TASK OBJECTIVE — Your answer should consist solely of the lines from the one containing "Mitochondrial DNA Testing" through the end of the entries below, duplicated exactly.

[Page images and extracted text]
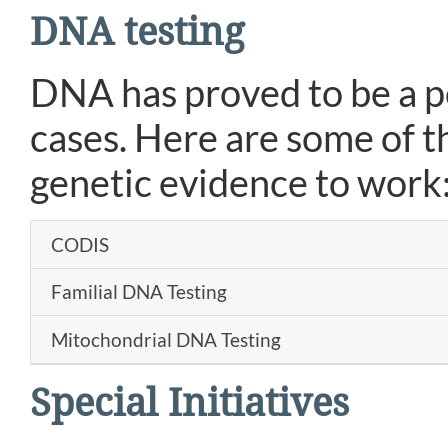
DNA testing
DNA has proved to be a pow
cases. Here are some of t
genetic evidence to work
CODIS
Familial DNA Testing
Mitochondrial DNA Testing
Special Initiatives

RESULT OF THIS TASK —
Mitochondrial DNA Testing
Special Initiatives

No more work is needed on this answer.